In a cosmopolitan capital like London, we are constantly taught to think globally. We are encouraged to expand our vision of the world so widely that we are always aware of what is going on across the globe. Yet despite having such a good knowledge of the larger picture, Londoners  often don’t have a clue about what is happening in their own neighbourhood. We put so much importance on the big things, that the small things seem insignificant.

As a student, all of my activities took place in central London. I would go into town for lessons, for coffee with friends, for shopping, for a walk, for dance class, for language class, for bars and clubs and all evening events. The only time I spent in my area was to come back home to sleep! It seemed like central London contained the world, and I yearned to discover bigger things than my calm residential area could ever offer. Or so it seemed.

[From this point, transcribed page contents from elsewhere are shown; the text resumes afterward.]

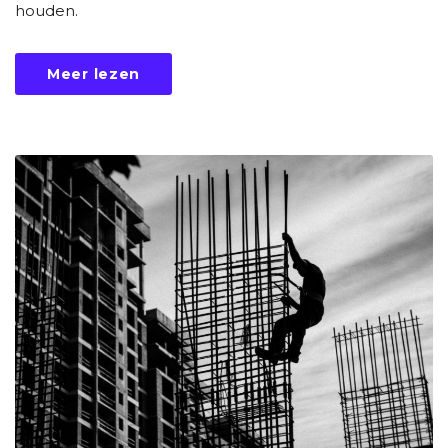
houden.
Meer lezen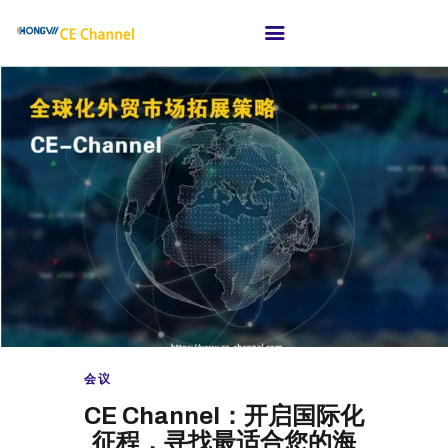
首页
关于纮维
适合那些消费电子品牌
渠道高峰会
媒体新闻
我们的客户
会议
CE Channel：开启国际化
征程，寻找最适合您的海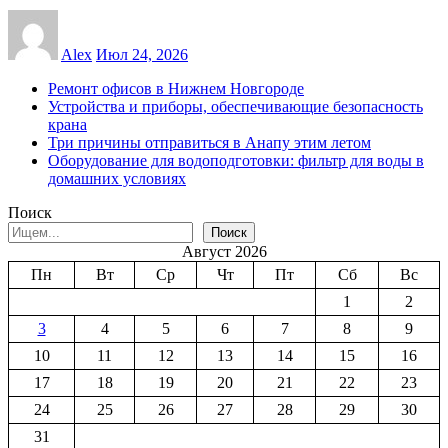
Alex
Июл 24, 2026
Ремонт офисов в Нижнем Новгороде
Устройства и приборы, обеспечивающие безопасность
крана
Три причины отправиться в Анапу этим летом
Оборудование для водоподготовки: фильтр для воды в
домашних условиях
Поиск
Поиск
Август 2026
Пн
Вт
Ср
Чт
Пт
Сб
Вс
1
2
3
4
5
6
7
8
9
10
11
12
13
14
15
16
17
18
19
20
21
22
23
24
25
26
27
28
29
30
31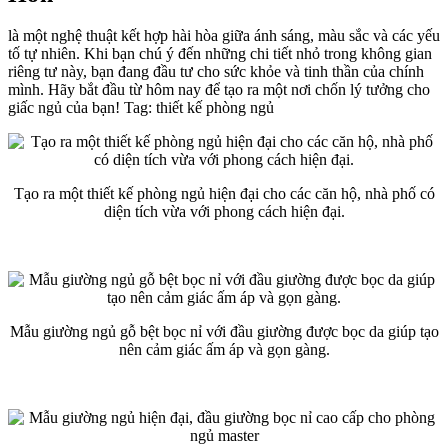
là một nghệ thuật kết hợp hài hòa giữa ánh sáng, màu sắc và các yếu
tố tự nhiên. Khi bạn chú ý đến những chi tiết nhỏ trong không gian
riêng tư này, bạn đang đầu tư cho sức khỏe và tinh thần của chính
mình. Hãy bắt đầu từ hôm nay để tạo ra một nơi chốn lý tưởng cho
giấc ngủ của bạn! Tag: thiết kế phòng ngủ
Tạo ra một thiết kế phòng ngủ hiện đại cho các căn hộ, nhà phố có
diện tích vừa với phong cách hiện đại.
Mẫu giường ngủ gỗ bệt bọc nỉ với đầu giường được bọc da giúp tạo
nên cảm giác ấm áp và gọn gàng.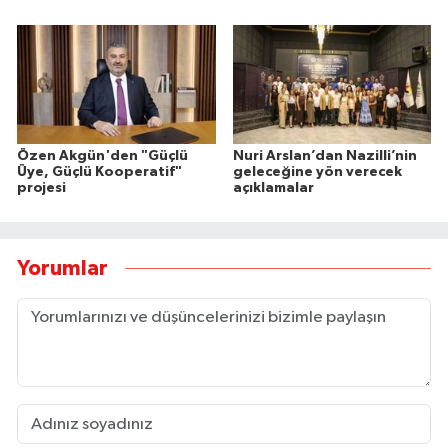
Özen Akgün'den "Güçlü
Nuri Arslan’dan Nazilli’nin
Üye, Güçlü Kooperatif"
geleceğine yön verecek
projesi
açıklamalar
Yorumlar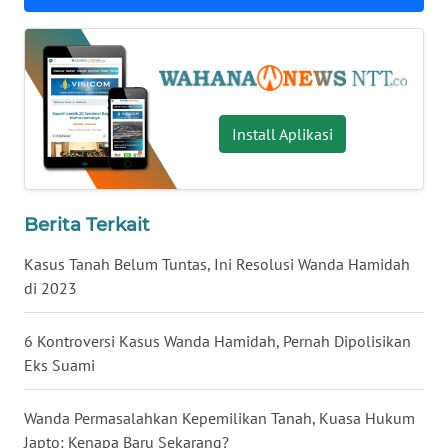
LAMPUNG
WN
JATENG
WN
Install Aplikasi
NUSANTARA
WN
Berita Terkait
JOGJA
Kasus Tanah Belum Tuntas, Ini Resolusi Wanda Hamidah
WN
di 2023
JATIM
6 Kontroversi Kasus Wanda Hamidah, Pernah Dipolisikan
WN
Eks Suami
BALI
Wanda Permasalahkan Kepemilikan Tanah, Kuasa Hukum
WN
Japto: Kenapa Baru Sekarang?
KALBAR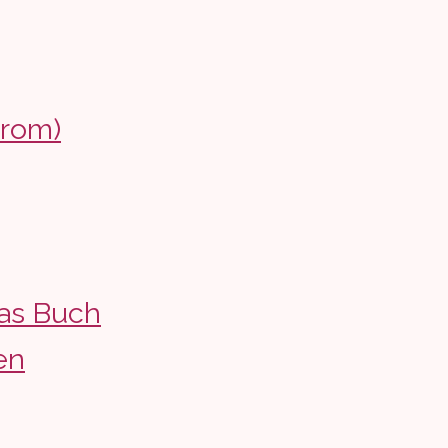
drom)
as Buch
en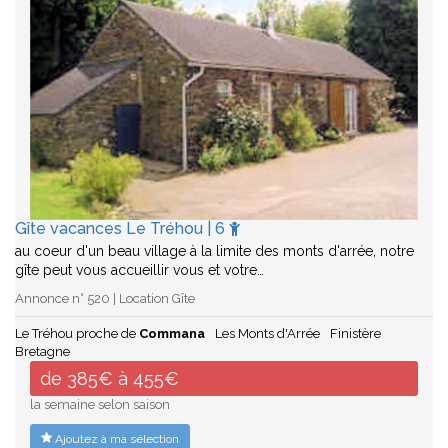
Gîte vacances Le Tréhou | 6
au coeur d'un beau village à la limite des monts d'arrée, notre
gîte peut vous accueillir vous et votre…
Annonce n° 520 | Location Gîte
Le Tréhou proche de
Commana
Les Monts d'Arrée
Finistère
Bretagne
de 385€ à 455€
la semaine selon saison
Ajoutez à ma sélection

For the past four months I have, voluntarily but subconsciously, been keeping my movements very local. And I was amazed to recognise the effects of this choice. I am calmer and more sure of myself; I have discovered my natural routine, in which I have more free time than before; I have saved money and drastically reduced my consumption. Simply spending more time in a more peaceful area of the city has remarkably slowed down my pace of life, and this in turn has given my body time to rest, my mind silence to quieten and my soul space to breathe. I feel more stable, more comfortable, more together. Empty streets, calm movements and disengagement from time have helped me rediscover my individuality.

Regaining a sense of individuality is probably one of the best things that being actively present in the local community has given me. I no longer feel like just another face in a mass of people on the tube, just another employee on the way to work, just another consumer being carried in a crowd. I am an individual who makes a noticeable contribution to the things around her. Working in the bookshop I give honest recommendations, I can put a smile on someone’s face or engage in an interesting conversation. I have got to know the sales girls at the local food store by face, and our exchange is the warmer for our small acquaintance. I always share a joke and have a chat with the guys in the local wine shop. I often recognise the people who pass me on the street, from having met or known them at some point during my time in the neighbourhood.

In the capital we are always being encouraged to make a difference, to do something good for the world, to ‘think big’. But in order to have any grasp at all of the bigger picture, we must understand the small pieces that hold it together. It is by making a constant positive contribution to the things that are closest to us that we will be able to move on to bigger things. As the proverb goes: charity begins at home. If we learn to live lovingly and peacefully with the people and things in our vicinity, then the rest of the world won’t seem like such a big challenge. If we take notice and make a contribution to what is available locally, we will not only make positive changes to our own lives but touch the lives of many others far more deeply than if we were trying to save the entire world. Our most precious things are at our fingertips.